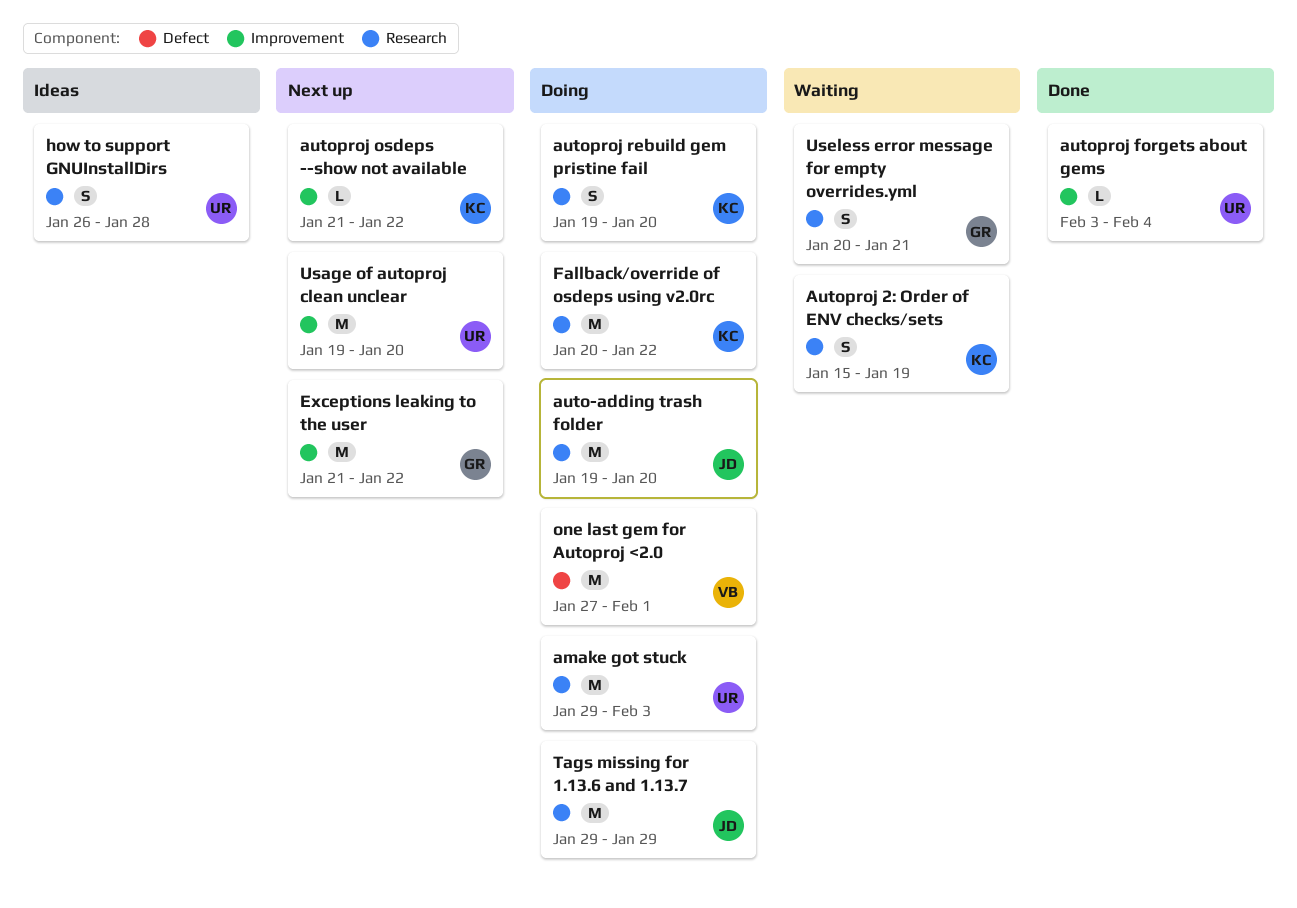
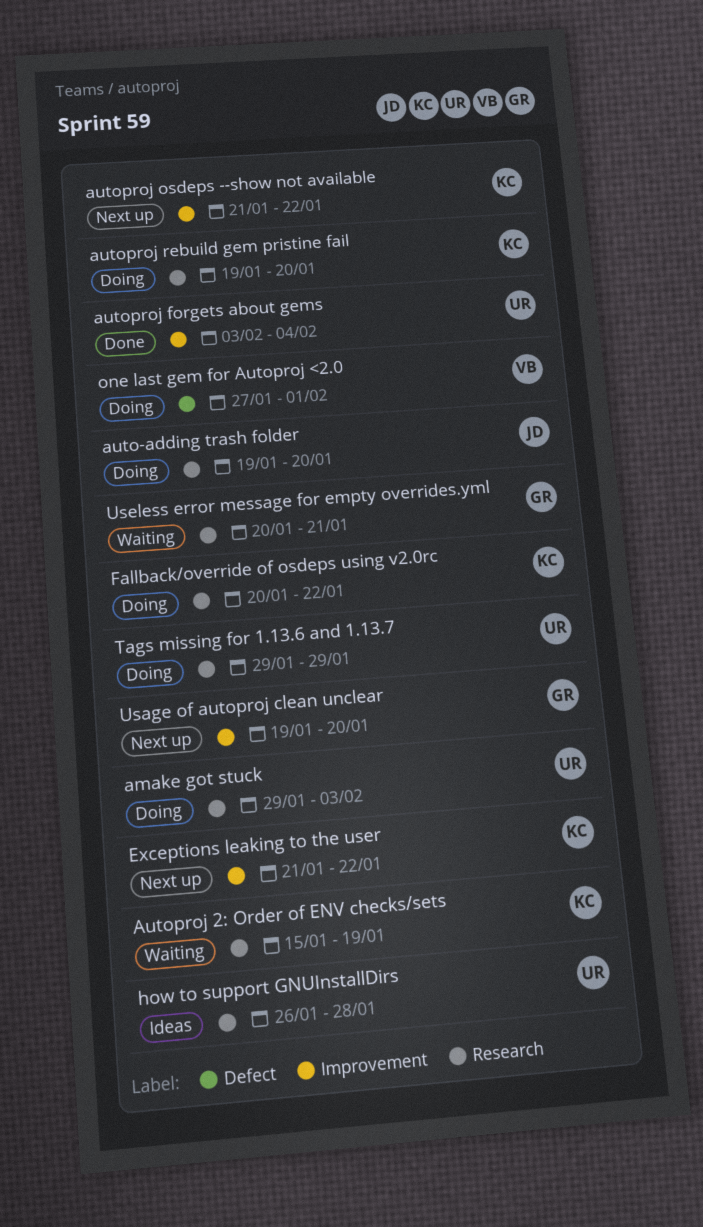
Exceptions leaking to the user, owner: GR -> KC
Tags missing for 1.13.6 and 1.13.7, owner: JD -> UR
Usage of autoproj clean unclear, owner: UR -> GR

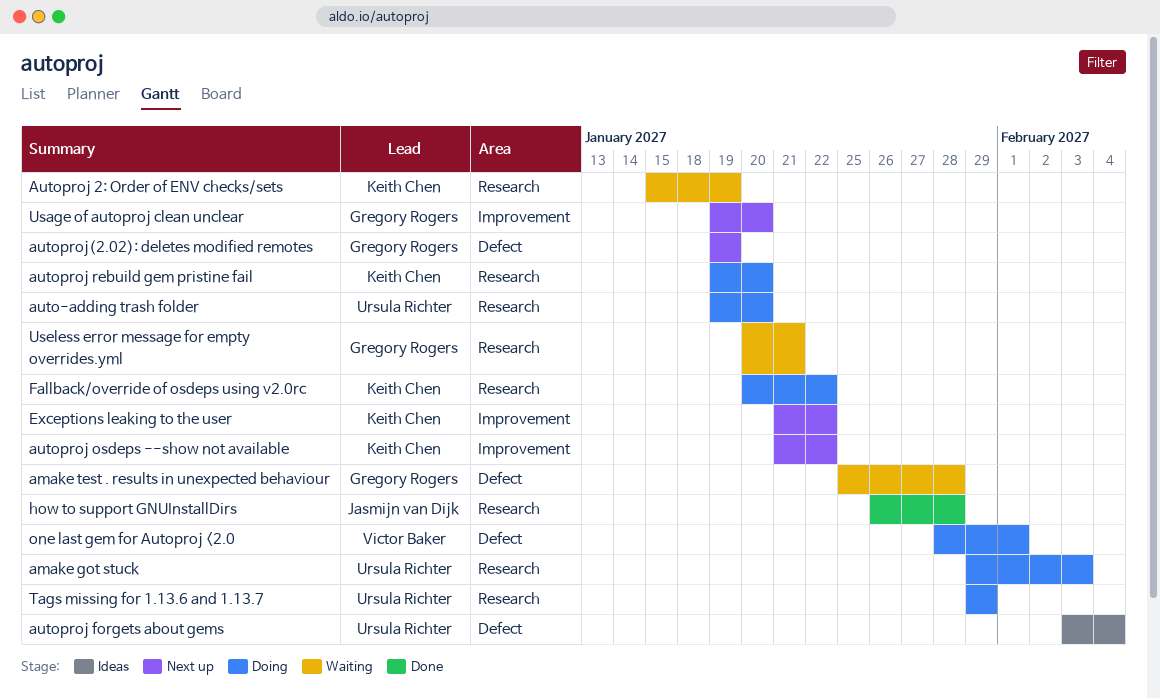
amake test . results in unexpected behaviour: none -> present
auto-adding trash folder, owner: Jasmijn van Dijk -> Ursula Richter
autoproj forgets about gems, status: Done -> Ideas
autoproj forgets about gems, label: Improvement -> Defect
autoproj(2.02): deletes modified remotes: none -> present
how to support GNUInstallDirs, status: Ideas -> Done
how to support GNUInstallDirs, owner: Ursula Richter -> Jasmijn van Dijk
one last gem for Autoproj <2.0, start: Jan 27 -> Jan 28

┄┄┄┄┄┄┄┄┄┄┄┄┄┄┄┄┄┄┄┄

WHAT YOU SHOULD DO: Copy out the whole listing exactly. Skip its pictures.

EXERCISE ANSWER:
Exceptions leaking to the user, owner: GR -> KC
Tags missing for 1.13.6 and 1.13.7, owner: JD -> UR
Usage of autoproj clean unclear, owner: UR -> GR

amake test . results in unexpected behaviour: none -> present
auto-adding trash folder, owner: Jasmijn van Dijk -> Ursula Richter
autoproj forgets about gems, status: Done -> Ideas
autoproj forgets about gems, label: Improvement -> Defect
autoproj(2.02): deletes modified remotes: none -> present
how to support GNUInstallDirs, status: Ideas -> Done
how to support GNUInstallDirs, owner: Ursula Richter -> Jasmijn van Dijk
one last gem for Autoproj <2.0, start: Jan 27 -> Jan 28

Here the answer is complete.